The myopic-follower Stackelberg equilibrium price compared to the open loop and feedback equilibrium Cournot doupoly price with the parameters \(A=10\), \(c=1\), \(r=0.15\), \(s=0.5\) and \(p_0=1.01\). The red solid line corresponds to the myopic-follower Stackelberg case, the blue dashed line to the open loop Cournot case, the blue dotted line to the feedback Cournot case. A zoomed view at the right

As we can see, at the myopic-follower Stackelberg equilibrium, the leader starts the production later than the Cournot competitors in the feedback case and slightly before the Cournot competitors in the open loop case. Afterwards, his production first grows slower than that in both Cournot cases, then faster and, after intersecting the open loop equilibrium strategy twice and feedback equilibrium strategy once, it converges to a larger steady state. The myopic-follower Stackelberg price first grows slower, but afterwards it intersects the feedback Cournot price trajectory and converges to a steady state between the steady states of the feedback and open loop Cournot equilibrium price.

9 Conclusions

In this paper, we have extensively studied the model of a dynamic Stackelberg type duopoly at a market with price stickiness in which the follower is myopic, first proposed and partially studied by Fujiwara (2006), called myopic-follower Stackelberg model. We have analysed it both with open loop and feedback information structure of the leader. In this model, we have obtained convergence to a stable steady state with the price and follower’s production below while the leader’s production above their static Stackelberg levels. However, an interesting result can be observed for low initial prices, when the leader’s production is below the myopic follower’s production, and, if the initial price is low enough, the leader initially waits in order to increase it, while the follower produces maximally. This waiting time is for a longer time interval than for the feedback Cournot equilibrium. Interesting anomalies can be observed as the speed of adjustment changes, but the limits as it converges to infinity are equal to their static Stackelberg counterparts. Besides, unlike in the Cournot model, open loop and feedback solutions coincide.

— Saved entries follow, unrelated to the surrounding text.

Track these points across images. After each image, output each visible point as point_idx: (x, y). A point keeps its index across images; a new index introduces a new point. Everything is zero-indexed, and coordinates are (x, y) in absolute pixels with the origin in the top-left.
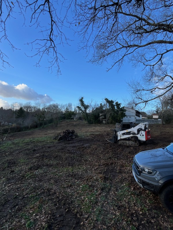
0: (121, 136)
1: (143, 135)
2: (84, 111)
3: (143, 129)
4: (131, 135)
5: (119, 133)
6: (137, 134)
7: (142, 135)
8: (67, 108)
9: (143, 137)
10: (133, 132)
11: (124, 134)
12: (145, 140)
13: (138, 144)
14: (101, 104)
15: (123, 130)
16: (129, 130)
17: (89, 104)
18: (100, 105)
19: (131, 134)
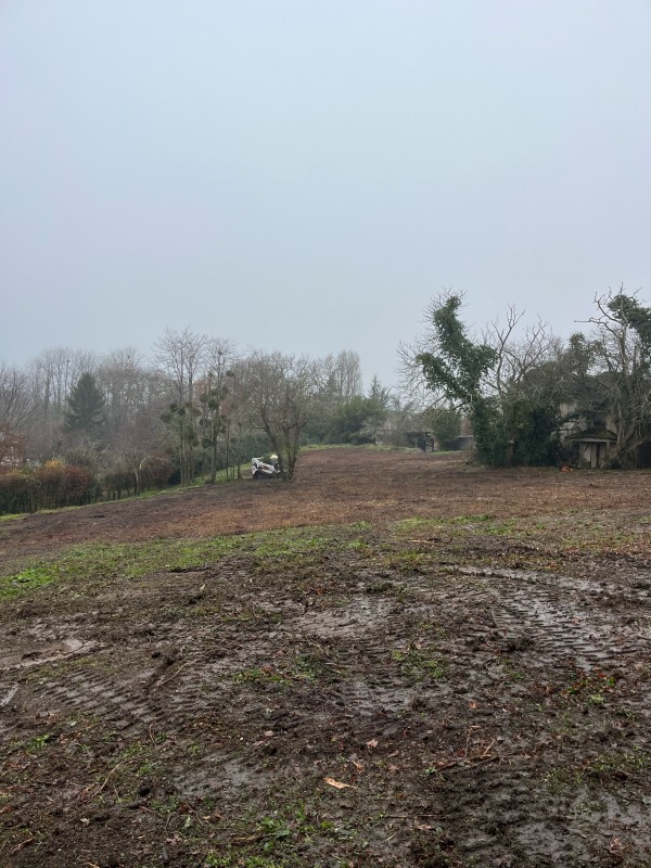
2: (464, 383)
8: (331, 382)
14: (576, 339)
17: (494, 344)
18: (566, 346)
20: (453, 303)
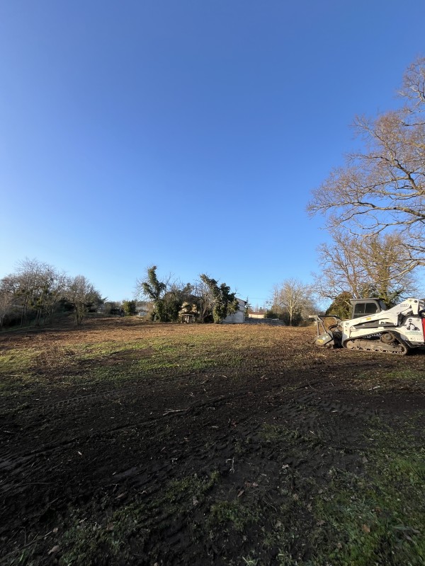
0: (351, 332)
1: (416, 329)
2: (155, 294)
3: (416, 312)
4: (381, 329)
5: (347, 324)
6: (398, 326)
7: (412, 327)
9: (417, 334)
10: (385, 321)
11: (359, 326)
12: (423, 341)
13: (403, 350)
14: (189, 284)
15: (356, 317)
16: (374, 317)
18: (185, 286)
19: (381, 326)
20: (155, 268)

The results of this paper concerning the behaviour of the follower for small prices show that the analysis of a dynamic game model with sticky prices cannot be restricted to the steady state only and it suggests that further studies are required to derive a model that behaves as expected also for small values of the initial price.

Therefore, an analogous analysis with a different model of the follower’s behaviour, observing rather the price than the leader’s behaviour is an obvious future continuation of this paper. In such a case, we can introduce more myopic followers, being price takers, which results in ”a cartel and a fringe” models (see e.g. Groot et al. 2003 or Benchekroun and Withagen 2012 for applications of such differential game models).